» Text

○ ○ ○ ○ ○

Monday, September 5, 2011

As the new school year begins…











One might suppose that interest in child study must have been a twentieth century development, probably arising between the wars with the development of psychology as a discipline. In fact, a number of child study organisations, whose records are now among the archives of the British Psychological Society in the Wellcome Library, were set up during the 1890s arising out of concerns evoked in the wake of the introduction of universal free elementary education.





This spread of education to all children had revealed that many were ‘incapable of benefiting by the ordinary education’ and thus remained ‘practically untrained’ within a system designed for ‘average or normal children’. There was need of an investigation to establish the dimensions of the problem and propose actions. This led to the establishment of a Childhood Society for the Scientific Study of the Mental and Physical Conditions of Children, with the aim of promoting the study of educational methods and the school environment best suited to mental and physical development, both of the normal and ‘those whose conditions are abnormal, or who are feebly gifted mentally’.



They were not the only organisation interested in developing a systematic approach to the study of children and childhood. In 1894 a British Child-Study Association was established, by teachers, rather than doctors, a federation of a number of small local societies with similar aims:








[T]o interest parents, teachers and others in the systematic observation of children and young people, with a view to gaining greater insight into child-nature and securing more sympathetic and scientific methods of training the young








It may be noted that this body was more interested in the ‘normal’ child, rather than exercised about the ‘feeble-minded’ or otherwise disabled, and was primarily concerned about the implications for education of their findings, although a number of doctors joined the Association. By 1901 it had 8 branches, and was producing a journal, The Paidologist.

○ ○ ○ ○ ○

» Material supplied

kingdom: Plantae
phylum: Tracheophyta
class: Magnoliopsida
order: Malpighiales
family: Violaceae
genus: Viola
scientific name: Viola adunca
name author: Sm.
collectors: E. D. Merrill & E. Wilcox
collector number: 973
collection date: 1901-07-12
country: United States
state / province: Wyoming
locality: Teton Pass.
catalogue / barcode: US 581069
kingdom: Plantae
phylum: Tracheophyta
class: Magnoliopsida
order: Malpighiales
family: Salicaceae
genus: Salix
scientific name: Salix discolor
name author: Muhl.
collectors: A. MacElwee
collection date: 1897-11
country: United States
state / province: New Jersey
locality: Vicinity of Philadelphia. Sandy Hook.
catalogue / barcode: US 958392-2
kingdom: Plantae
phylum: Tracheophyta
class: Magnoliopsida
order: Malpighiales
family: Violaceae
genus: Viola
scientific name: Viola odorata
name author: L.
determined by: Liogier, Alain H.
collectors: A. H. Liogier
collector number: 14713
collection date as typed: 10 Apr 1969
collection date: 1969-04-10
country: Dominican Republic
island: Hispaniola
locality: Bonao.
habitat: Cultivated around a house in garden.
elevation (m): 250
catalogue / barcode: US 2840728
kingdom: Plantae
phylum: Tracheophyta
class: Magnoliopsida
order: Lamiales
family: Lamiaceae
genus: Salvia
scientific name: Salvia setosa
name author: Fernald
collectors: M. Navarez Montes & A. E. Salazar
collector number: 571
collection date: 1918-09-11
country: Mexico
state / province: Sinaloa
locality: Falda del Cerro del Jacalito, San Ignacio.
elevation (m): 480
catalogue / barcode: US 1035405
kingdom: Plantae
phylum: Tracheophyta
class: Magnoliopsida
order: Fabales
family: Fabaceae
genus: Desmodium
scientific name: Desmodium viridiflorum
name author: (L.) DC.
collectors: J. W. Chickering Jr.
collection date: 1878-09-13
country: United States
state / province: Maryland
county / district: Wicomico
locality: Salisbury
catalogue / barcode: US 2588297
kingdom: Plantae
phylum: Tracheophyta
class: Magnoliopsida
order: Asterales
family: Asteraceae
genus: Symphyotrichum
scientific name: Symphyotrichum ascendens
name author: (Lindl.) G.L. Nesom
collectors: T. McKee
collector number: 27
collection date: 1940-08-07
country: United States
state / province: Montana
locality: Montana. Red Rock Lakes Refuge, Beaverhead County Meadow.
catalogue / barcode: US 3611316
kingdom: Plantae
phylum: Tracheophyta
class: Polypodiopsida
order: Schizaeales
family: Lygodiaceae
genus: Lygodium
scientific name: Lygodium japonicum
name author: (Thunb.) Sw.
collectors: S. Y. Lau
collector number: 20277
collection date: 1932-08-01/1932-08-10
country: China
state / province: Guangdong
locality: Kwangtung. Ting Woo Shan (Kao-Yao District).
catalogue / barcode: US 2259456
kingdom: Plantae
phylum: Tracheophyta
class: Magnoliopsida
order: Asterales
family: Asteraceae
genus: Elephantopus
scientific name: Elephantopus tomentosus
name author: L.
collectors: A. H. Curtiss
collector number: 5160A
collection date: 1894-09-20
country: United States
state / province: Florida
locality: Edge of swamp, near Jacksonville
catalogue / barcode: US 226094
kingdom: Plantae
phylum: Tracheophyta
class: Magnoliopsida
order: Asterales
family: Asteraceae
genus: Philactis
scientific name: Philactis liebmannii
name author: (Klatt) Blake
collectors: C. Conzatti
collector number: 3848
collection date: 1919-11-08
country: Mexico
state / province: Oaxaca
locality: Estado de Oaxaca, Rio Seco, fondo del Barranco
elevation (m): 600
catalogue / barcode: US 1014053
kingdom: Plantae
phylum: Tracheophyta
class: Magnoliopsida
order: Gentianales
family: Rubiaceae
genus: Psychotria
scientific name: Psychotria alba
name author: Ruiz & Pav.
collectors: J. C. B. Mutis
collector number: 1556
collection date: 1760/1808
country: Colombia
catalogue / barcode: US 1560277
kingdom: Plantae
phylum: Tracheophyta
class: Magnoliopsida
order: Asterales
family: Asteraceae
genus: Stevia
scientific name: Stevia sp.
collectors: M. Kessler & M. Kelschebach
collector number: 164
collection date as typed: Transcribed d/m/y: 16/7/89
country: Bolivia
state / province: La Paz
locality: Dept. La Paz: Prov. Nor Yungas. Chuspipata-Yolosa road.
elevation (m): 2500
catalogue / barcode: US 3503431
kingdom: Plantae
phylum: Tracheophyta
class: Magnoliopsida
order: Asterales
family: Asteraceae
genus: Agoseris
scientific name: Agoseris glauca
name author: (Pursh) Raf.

○ ○ ○ ○ ○

» Activity list
• a. List every word or phrase that the post on early child study societies puts inside single quotation marks.
• b. Pick up the post on early child study societies after its last sentence and keep writing it.

» Answer section
• a.
- ‘incapable of benefiting by the ordinary education’
- ‘practically untrained’
- ‘average or normal children’
- ‘those whose conditions are abnormal, or who are feebly gifted mentally’
- ‘normal’
- ‘feeble-minded’

• b.
The degree of common interest between these two bodies led to their amalgamation in 1907 to form the Child Study Society, later Association. Their records reflect the fascinating intersection of educational and medical concerns about children at the turn of the nineteenth and twentieth centuries in Britain, a time of considerable anxiety about national fitness. They also reflect the development of child psychology: in 1948 the Child Study Society transferred its membership and its assets to the British Psychological Society Education Section.



Further collections on issues of health and welfare of children and adolescents in Archives and Manuscripts are the subject of a thematic sources guide: many of these bear on education and the school environment. A number of collections also deal with infant and child observation from a psychoanalytic perspective.